* **Records for the exercise**
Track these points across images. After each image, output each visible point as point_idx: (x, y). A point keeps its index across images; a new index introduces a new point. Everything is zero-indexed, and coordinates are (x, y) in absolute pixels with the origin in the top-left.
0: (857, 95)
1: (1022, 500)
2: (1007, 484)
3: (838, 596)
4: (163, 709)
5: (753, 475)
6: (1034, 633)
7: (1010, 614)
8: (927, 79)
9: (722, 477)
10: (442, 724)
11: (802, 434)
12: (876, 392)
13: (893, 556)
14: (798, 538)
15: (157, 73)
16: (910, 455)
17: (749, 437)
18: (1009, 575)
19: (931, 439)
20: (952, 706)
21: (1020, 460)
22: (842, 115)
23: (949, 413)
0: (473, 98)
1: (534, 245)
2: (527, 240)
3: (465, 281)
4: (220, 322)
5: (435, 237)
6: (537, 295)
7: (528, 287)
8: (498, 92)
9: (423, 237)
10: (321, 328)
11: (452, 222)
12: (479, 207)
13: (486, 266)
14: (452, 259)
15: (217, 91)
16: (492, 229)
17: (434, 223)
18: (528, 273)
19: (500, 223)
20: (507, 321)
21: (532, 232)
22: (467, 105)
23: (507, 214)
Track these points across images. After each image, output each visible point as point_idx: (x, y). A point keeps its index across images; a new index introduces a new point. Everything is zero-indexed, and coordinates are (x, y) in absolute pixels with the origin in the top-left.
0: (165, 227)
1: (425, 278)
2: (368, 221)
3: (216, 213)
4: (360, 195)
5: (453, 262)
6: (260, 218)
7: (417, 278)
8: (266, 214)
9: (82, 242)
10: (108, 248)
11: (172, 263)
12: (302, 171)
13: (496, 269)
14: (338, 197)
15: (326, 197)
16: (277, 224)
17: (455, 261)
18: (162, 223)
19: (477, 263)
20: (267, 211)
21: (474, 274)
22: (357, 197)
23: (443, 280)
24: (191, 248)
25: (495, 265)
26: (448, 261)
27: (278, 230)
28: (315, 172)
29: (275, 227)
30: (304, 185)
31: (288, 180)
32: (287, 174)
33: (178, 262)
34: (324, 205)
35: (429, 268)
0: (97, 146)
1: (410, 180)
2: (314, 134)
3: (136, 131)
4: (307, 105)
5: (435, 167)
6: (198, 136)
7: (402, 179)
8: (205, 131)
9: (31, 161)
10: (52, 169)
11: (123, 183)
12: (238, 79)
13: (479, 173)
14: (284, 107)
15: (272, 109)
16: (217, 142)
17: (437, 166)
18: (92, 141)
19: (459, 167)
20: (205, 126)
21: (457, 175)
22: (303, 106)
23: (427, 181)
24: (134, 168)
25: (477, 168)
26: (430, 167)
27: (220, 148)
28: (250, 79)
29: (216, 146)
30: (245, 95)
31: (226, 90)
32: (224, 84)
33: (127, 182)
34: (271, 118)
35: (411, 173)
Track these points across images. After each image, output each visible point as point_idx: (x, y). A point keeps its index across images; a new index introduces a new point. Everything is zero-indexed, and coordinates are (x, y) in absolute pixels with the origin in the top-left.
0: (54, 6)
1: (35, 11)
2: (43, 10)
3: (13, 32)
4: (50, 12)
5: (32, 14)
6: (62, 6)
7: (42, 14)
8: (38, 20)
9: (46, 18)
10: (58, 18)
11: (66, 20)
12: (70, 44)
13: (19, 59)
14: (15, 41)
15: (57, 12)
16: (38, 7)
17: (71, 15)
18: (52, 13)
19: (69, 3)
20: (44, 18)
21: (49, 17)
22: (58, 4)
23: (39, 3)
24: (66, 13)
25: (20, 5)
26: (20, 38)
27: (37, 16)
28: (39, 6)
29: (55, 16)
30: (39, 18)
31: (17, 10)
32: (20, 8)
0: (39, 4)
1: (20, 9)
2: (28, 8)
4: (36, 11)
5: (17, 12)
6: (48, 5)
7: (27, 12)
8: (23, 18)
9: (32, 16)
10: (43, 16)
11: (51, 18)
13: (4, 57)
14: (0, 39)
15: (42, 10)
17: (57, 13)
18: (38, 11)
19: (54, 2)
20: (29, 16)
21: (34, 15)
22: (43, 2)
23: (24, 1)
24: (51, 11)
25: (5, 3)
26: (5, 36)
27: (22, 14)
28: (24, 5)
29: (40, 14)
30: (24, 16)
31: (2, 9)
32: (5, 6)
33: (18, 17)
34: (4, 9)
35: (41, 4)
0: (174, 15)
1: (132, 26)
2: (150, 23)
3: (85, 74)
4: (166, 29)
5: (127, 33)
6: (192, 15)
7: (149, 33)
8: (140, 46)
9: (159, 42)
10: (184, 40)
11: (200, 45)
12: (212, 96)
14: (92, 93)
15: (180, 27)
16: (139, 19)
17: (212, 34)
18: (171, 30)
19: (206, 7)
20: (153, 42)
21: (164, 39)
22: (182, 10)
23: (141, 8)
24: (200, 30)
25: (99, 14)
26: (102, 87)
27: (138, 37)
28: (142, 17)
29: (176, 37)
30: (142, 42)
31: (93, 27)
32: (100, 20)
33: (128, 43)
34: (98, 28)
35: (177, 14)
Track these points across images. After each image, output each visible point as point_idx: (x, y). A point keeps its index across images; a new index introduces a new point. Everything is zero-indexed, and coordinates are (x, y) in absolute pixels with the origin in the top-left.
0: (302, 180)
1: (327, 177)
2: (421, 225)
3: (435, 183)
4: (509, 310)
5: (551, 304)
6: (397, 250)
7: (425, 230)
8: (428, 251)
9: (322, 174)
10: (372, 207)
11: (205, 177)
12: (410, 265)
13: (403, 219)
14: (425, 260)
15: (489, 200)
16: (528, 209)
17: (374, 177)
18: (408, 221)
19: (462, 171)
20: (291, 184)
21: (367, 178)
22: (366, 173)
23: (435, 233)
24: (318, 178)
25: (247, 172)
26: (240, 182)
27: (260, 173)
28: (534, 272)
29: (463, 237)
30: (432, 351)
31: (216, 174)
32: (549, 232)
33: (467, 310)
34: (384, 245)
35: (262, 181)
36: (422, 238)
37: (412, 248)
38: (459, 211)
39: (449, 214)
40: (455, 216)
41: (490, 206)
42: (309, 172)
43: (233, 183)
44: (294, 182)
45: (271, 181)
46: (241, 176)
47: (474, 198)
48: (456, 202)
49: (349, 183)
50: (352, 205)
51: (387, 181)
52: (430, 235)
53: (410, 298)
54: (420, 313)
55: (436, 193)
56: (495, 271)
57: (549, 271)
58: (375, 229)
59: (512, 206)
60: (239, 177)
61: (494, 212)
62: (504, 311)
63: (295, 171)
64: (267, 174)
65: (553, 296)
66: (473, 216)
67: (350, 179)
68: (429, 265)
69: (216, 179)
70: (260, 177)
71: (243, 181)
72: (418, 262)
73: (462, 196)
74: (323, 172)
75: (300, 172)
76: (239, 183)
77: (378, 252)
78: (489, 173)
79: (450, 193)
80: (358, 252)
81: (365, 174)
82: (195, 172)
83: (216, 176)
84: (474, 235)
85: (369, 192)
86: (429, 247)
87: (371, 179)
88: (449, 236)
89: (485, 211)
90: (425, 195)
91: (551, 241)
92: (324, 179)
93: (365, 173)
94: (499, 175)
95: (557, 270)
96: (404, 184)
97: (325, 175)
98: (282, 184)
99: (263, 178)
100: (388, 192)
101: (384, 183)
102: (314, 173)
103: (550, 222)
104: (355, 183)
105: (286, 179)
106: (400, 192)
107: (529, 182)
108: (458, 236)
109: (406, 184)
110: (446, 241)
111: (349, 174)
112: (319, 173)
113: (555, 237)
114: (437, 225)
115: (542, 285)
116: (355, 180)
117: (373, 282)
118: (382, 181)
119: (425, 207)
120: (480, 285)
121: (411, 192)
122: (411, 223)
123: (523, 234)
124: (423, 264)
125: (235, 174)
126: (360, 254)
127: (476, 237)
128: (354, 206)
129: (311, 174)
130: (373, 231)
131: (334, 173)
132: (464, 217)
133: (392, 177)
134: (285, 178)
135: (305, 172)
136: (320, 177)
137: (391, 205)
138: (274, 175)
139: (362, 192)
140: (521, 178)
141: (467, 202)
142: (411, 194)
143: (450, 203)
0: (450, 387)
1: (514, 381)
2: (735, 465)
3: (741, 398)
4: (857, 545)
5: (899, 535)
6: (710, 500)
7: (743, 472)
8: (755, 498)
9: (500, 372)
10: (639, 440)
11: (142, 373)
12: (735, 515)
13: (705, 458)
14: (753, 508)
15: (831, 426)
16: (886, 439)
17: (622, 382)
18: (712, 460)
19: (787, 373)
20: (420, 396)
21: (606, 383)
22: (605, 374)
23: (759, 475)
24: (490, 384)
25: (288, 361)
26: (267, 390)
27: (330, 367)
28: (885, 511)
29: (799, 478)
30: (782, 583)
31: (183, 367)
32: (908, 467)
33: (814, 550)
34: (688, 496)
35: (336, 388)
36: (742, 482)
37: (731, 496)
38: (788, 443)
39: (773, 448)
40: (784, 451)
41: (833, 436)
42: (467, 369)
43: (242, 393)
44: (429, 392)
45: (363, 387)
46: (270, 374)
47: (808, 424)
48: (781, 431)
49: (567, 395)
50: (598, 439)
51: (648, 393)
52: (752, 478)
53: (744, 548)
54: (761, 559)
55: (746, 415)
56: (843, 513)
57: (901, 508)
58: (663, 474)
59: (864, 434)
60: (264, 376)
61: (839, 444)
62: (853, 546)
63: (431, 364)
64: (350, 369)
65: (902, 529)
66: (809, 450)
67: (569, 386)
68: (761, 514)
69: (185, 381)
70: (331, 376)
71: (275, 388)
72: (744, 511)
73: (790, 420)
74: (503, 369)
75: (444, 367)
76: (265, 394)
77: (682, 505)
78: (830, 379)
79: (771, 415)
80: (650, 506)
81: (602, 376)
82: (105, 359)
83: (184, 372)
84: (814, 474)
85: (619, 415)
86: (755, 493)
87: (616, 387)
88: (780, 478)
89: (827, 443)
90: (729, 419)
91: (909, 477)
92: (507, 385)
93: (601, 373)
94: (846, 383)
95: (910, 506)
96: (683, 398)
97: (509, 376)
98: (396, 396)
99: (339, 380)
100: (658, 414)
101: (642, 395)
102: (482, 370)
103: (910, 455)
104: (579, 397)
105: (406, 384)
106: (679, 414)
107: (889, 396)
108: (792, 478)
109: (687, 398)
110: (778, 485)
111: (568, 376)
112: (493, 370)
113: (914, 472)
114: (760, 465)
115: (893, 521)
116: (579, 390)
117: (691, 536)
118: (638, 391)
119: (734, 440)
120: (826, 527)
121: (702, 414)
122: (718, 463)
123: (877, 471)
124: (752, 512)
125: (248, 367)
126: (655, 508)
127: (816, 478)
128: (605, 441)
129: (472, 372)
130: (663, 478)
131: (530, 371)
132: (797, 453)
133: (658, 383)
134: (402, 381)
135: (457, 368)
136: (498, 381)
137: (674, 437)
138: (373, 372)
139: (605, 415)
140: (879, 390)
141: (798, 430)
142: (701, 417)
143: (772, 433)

* **What to produce**
Repeat exactly, and only, the run of lines from the start of the material above through the line that holds "22: (842, 115)".

* **The answer**
Track these points across images. After each image, output each visible point as point_idx: (x, y). A point keeps its index across images; a new index introduces a new point. Everything is zero-indexed, and coordinates are (x, y) in absolute pixels with the origin in the top-left.
0: (857, 95)
1: (1022, 500)
2: (1007, 484)
3: (838, 596)
4: (163, 709)
5: (753, 475)
6: (1034, 633)
7: (1010, 614)
8: (927, 79)
9: (722, 477)
10: (442, 724)
11: (802, 434)
12: (876, 392)
13: (893, 556)
14: (798, 538)
15: (157, 73)
16: (910, 455)
17: (749, 437)
18: (1009, 575)
19: (931, 439)
20: (952, 706)
21: (1020, 460)
22: (842, 115)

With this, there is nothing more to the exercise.